GIVEN DATA section start
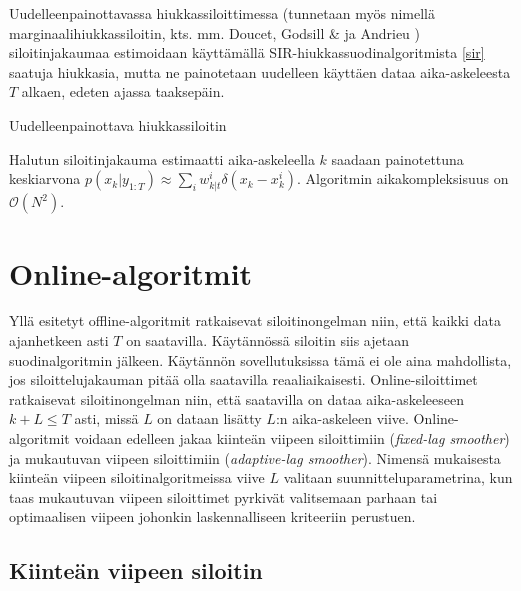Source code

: \documentclass[
  12pt,
  a4paper, twoside]{book}
\begin{document}
Uudelleenpainottavassa hiukkassiloittimessa (tunnetaan myös nimellä marginaalihiukkassiloitin, kts. mm. Doucet, Godsill \& ja Andrieu \citep{Doucet-2000}) siloitinjakaumaa estimoidaan käyttämällä SIR-hiukkassuodinalgoritmista \ref{sir} saatuja hiukkasia, mutta ne painotetaan uudelleen käyttäen dataa aika-askeleesta \(T\) alkaen, edeten ajassa taaksepäin.

\begin{algorithm}[H]
\label{rwps}
\DontPrintSemicolon
\SetAlgoShortEnd
{}
\caption{Uudelleenpainottava hiukkassiloitin}
\end{algorithm}

Halutun siloitinjakauma estimaatti aika-askeleella \(k\) saadaan painotettuna keskiarvona \(p(x_k|y_{1:T}) \approx \sum_i w_{k|t}^i \delta (x_k-x_k^i)\). Algoritmin aikakompleksisuus on \(\mathcal{O}(N^2)\).

\section{Online-algoritmit}

Yllä esitetyt offline-algoritmit ratkaisevat siloitinongelman niin, että kaikki data ajanhetkeen asti \(T\) on saatavilla. Käytännössä siloitin siis ajetaan suodinalgoritmin jälkeen. Käytännön sovellutuksissa tämä ei ole aina mahdollista, jos siloittelujakauman pitää olla saatavilla reaaliaikaisesti. Online-siloittimet ratkaisevat siloitinongelman niin, että saatavilla on dataa aika-askeleeseen \(k+L \le T\) asti, missä \(L\) on dataan lisätty \(L\):n aika-askeleen viive. Online-algoritmit voidaan edelleen jakaa kiinteän viipeen siloittimiin (\emph{fixed-lag smoother}) ja mukautuvan viipeen siloittimiin (\emph{adaptive-lag smoother}). Nimensä mukaisesta kiinteän viipeen siloitinalgoritmeissa viive \(L\) valitaan suunnitteluparametrina, kun taas mukautuvan viipeen siloittimet pyrkivät valitsemaan parhaan tai optimaalisen viipeen johonkin laskennalliseen kriteeriin perustuen.

\subsection{Kiinteän viipeen siloitin}
\end{document}

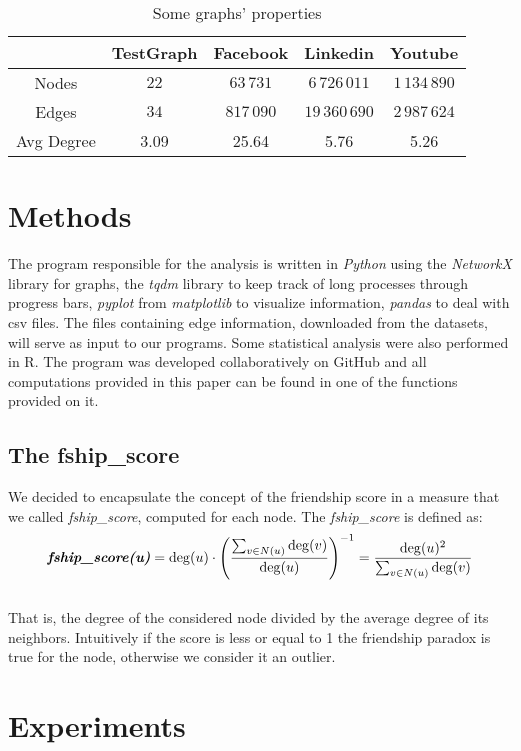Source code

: \documentclass{article}
\begin{document}
\begin{table}[ht]
\centering
\begin{tabular}{|c|c|c|c|c|}
\hline
& TestGraph & Facebook & Linkedin & Youtube \\ \hline
Nodes & $22$ & $63\,731$ & $6\,726\,011$ & $1\,134\,890$\\ \hline
Edges & $34$ & $817\,090$ & $19\,360\,690$ & $2\,987\,624$ \\ \hline
Avg Degree & 3.09 & 25.64 &  5.76 & 5.26 \\ \hline 
\end{tabular}
\caption{Some graphs' properties}
\end{table} 

\section{Methods}
The program responsible for the analysis is written in \textit{Python} using the \textit{NetworkX} library for graphs, the \textit{tqdm} library to keep track of long processes through progress bars, \textit{pyplot} from \textit{matplotlib} to visualize information, \textit{pandas} to deal with csv files. The files containing edge information, downloaded from the datasets, will serve as input to our programs. Some statistical analysis were also performed in R.
The program was developed collaboratively on GitHub\cite{Github_repo} and all computations provided in this paper can be found in one of the functions provided on it.

\subsection{The fship\_score}
We decided to encapsulate the concept of the friendship score in a measure that we called \textit{fship\_score}, computed for each node. 
The \textit{fship\_score} is defined as:
\\\[
\textit{\textbf{fship\_score(u)}} = \deg(u) \cdot \left( \frac{\sum_{v \in N(u)} \deg(v)}{\deg(u)} \right)^{-1} =
\frac{\deg(u)^{2}}{\sum_{v \in N(u)} \deg(v)}
\]\\
That is, the degree of the considered node divided by the average degree of its neighbors. Intuitively if the score is less or equal to 1 the friendship paradox is true for the node, otherwise we consider it an outlier.


\section{Experiments}
\end{document}
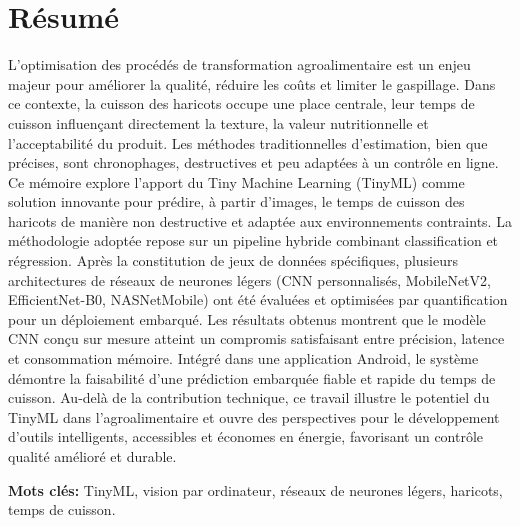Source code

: \chapter*{Résumé}

L’optimisation des procédés de transformation agroalimentaire est un enjeu majeur pour améliorer la qualité, réduire les coûts et limiter le gaspillage. Dans ce contexte, la cuisson des haricots occupe une place centrale, leur temps de cuisson influençant directement la texture, la valeur nutritionnelle et l’acceptabilité du produit. Les méthodes traditionnelles d’estimation, bien que précises, sont chronophages, destructives et peu adaptées à un contrôle en ligne. Ce mémoire explore l’apport du Tiny Machine Learning (TinyML) comme solution innovante pour prédire, à partir d’images, le temps de cuisson des haricots de manière non destructive et adaptée aux environnements contraints. La méthodologie adoptée repose sur un pipeline hybride combinant classification et régression. Après la constitution de jeux de données spécifiques, plusieurs architectures de réseaux de neurones légers (CNN personnalisés, MobileNetV2, EfficientNet-B0, NASNetMobile) ont été évaluées et optimisées par quantification pour un déploiement embarqué. Les résultats obtenus montrent que le modèle CNN conçu sur mesure atteint un compromis satisfaisant entre précision, latence et consommation mémoire. Intégré dans une application Android, le système démontre la faisabilité d’une prédiction embarquée fiable et rapide du temps de cuisson. Au-delà de la contribution technique, ce travail illustre le potentiel du TinyML dans l’agroalimentaire et ouvre des perspectives pour le développement d’outils intelligents, accessibles et économes en énergie, favorisant un contrôle qualité amélioré et durable.

\vspace{0.5cm}
\noindent\textbf{Mots clés:} TinyML, vision par ordinateur, réseaux de neurones légers, haricots, temps de cuisson.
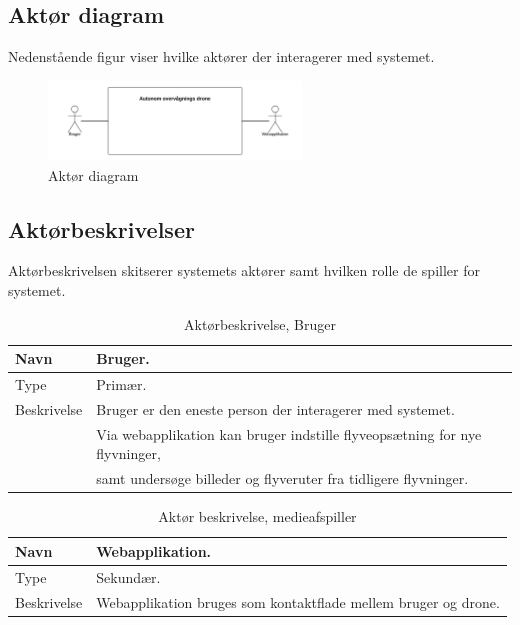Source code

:\subsection{Aktør diagram}
Nedenstående figur viser hvilke aktører der interagerer med systemet.

\begin{figure}[H]
\centering
\includegraphics[width=0.6\textwidth]{Billeder/Aktor_diagram.png}
\caption{Aktør diagram}
\label{fig:ATD}
\end{figure}

\subsection{Aktørbeskrivelser}
Aktørbeskrivelsen skitserer systemets aktører samt hvilken rolle de spiller for systemet.


\begin{table}[H]
\begin{tabular}{|l|p{13.25cm}|} \hline

Navn					& Bruger. 	\\\hline
Type					& Primær.	\\\hline
Beskrivelse				& Bruger er den eneste person der interagerer med systemet.\\
						& Via webapplikation kan bruger indstille flyveopsætning for nye flyvninger, \\ 
						& samt undersøge billeder og flyveruter fra tidligere flyvninger.\\\hline
						
\end{tabular}
\caption{Aktørbeskrivelse, Bruger}
\label{tab:AB1}
\end{table}


\begin{table}[H]
\begin{tabular}{|l|p{13.25cm}|}
\hline
Navn					& Webapplikation. 	\\\hline
Type					& Sekundær.	\\\hline
Beskrivelse				& Webapplikation bruges som kontaktflade mellem bruger og drone.\\\hline

\end{tabular}
\caption{Aktør beskrivelse, medieafspiller}
\label{tab:AB2}
\end{table}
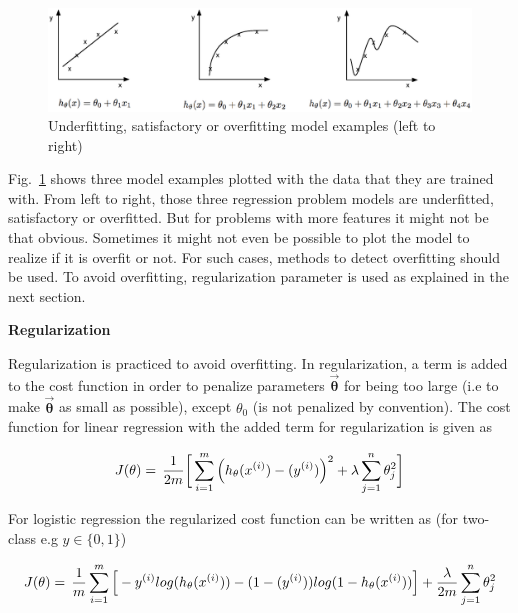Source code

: \begin{figure}[H]
\begin{center}
\includegraphics[width=16cm]{figures/underOverFit}    %
\caption{Underfitting, satisfactory or overfitting model examples (left to right)} 
\label{fig:underOverFit}
\end{center}
\end{figure}

Fig.~\ref{fig:underOverFit} shows three model examples plotted with the data that they are trained with. From left to right, those three regression problem models are underfitted, satisfactory or overfitted. 
But for problems with more features it might not be that obvious. Sometimes it might not even be possible to plot the model to realize if it is overfit or not.
For such cases, methods to detect overfitting should be used. 
To avoid overfitting, regularization parameter is used as explained in the next section.

\textbf{Regularization}

Regularization is practiced to avoid overfitting.
In regularization, a term is added to the cost function in order to penalize parameters $\vec{\bm{\theta}}$ for being too large (i.e to make $\vec{\bm{\theta}}$ as small as possible), except ${\theta}_0$ (is not penalized by convention). The cost function for linear regression with the added term for regularization is given as

\begin{equation}{\label{eqn:costFuncRegularized}}
J(\theta)
=\,
\frac{1}{2m} \bigg[ \sum\limits_{i=1}^{m} \Big(h_\theta(x^{(i)}) - (y^{(i)})\Big)^2 +\lambda \sum\limits_{j=1}^{n} \theta_j^2 \bigg] 
\end{equation} 

For logistic regression the regularized cost function can be written as (for two-class e.g $y \in \{0,1\}$)

\begin{equation}{\label{eqn:costFuncLogisticRegression}}
J(\theta)
=\,
\frac{1}{m} \sum\limits_{i=1}^{m} \Big[-y^{(i)}log(h_\theta(x^{(i)})) - (1-(y^{(i)}))log(1-h_\theta(x^{(i)}))\Big] +\frac{\lambda}{2m} \sum\limits_{j=1}^{n} \theta_j^2
\end{equation} 

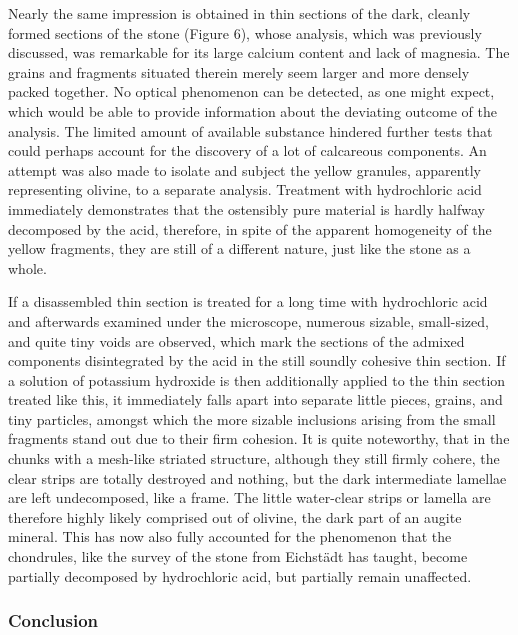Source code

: \documentclass[a4paper, 12pt, oneside]{article}
\begin{document}
Nearly the same impression is obtained in thin sections of the dark, cleanly formed sections of the stone (Figure 6), whose analysis, which was previously discussed, was remarkable for its large calcium content and lack of magnesia. The grains and fragments situated therein merely seem larger and more densely packed together. No optical phenomenon can be detected, as one might expect, which would be able to provide information about the deviating outcome of the analysis. The limited amount of available substance hindered further tests that could perhaps account for the discovery of a lot of calcareous components. An attempt was also made to isolate and subject the yellow granules, apparently representing olivine, to a separate analysis. Treatment with hydrochloric acid immediately demonstrates that the ostensibly pure material is hardly halfway decomposed by the acid, therefore, in spite of the apparent homogeneity of the yellow fragments, they are still of a different nature, just like the stone as a whole.

If a disassembled thin section is treated for a long time with hydrochloric acid and afterwards examined under the microscope, numerous sizable, small-sized, and quite tiny voids are observed, which mark the sections of the admixed components disintegrated by the acid in the still soundly cohesive thin section. If a solution of potassium hydroxide is then additionally applied to the thin section treated like this, it immediately falls apart into separate little pieces, grains, and tiny particles, amongst which the more sizable inclusions arising from the small fragments stand out due to their firm cohesion. It is quite noteworthy, that in the chunks with a mesh-like striated structure, although they still firmly cohere, the clear strips are totally destroyed and nothing, but the dark intermediate lamellae are left undecomposed, like a frame. The little water-clear strips or lamella are therefore highly likely comprised out of olivine, the dark part of an augite mineral. This has now also fully accounted for the phenomenon that the chondrules, like the survey of the stone from Eichstädt has taught, become partially decomposed by hydrochloric acid, but partially remain unaffected.
\clearpage

\subsubsection{Conclusion}
\end{document}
GIVEN DATA section end
● WHAT THE TASK ASKS
From the records above, copy every line that includes the word "caption".

● EXERCISE RESPONSE
\caption{Uudelleenpainottava hiukkassiloitin}
\caption{Some graphs' properties}
\caption{Aktør diagram}
\caption{Aktørbeskrivelse, Bruger}
\caption{Aktør beskrivelse, medieafspiller}
\caption{Underfitting, satisfactory or overfitting model examples (left to right)} 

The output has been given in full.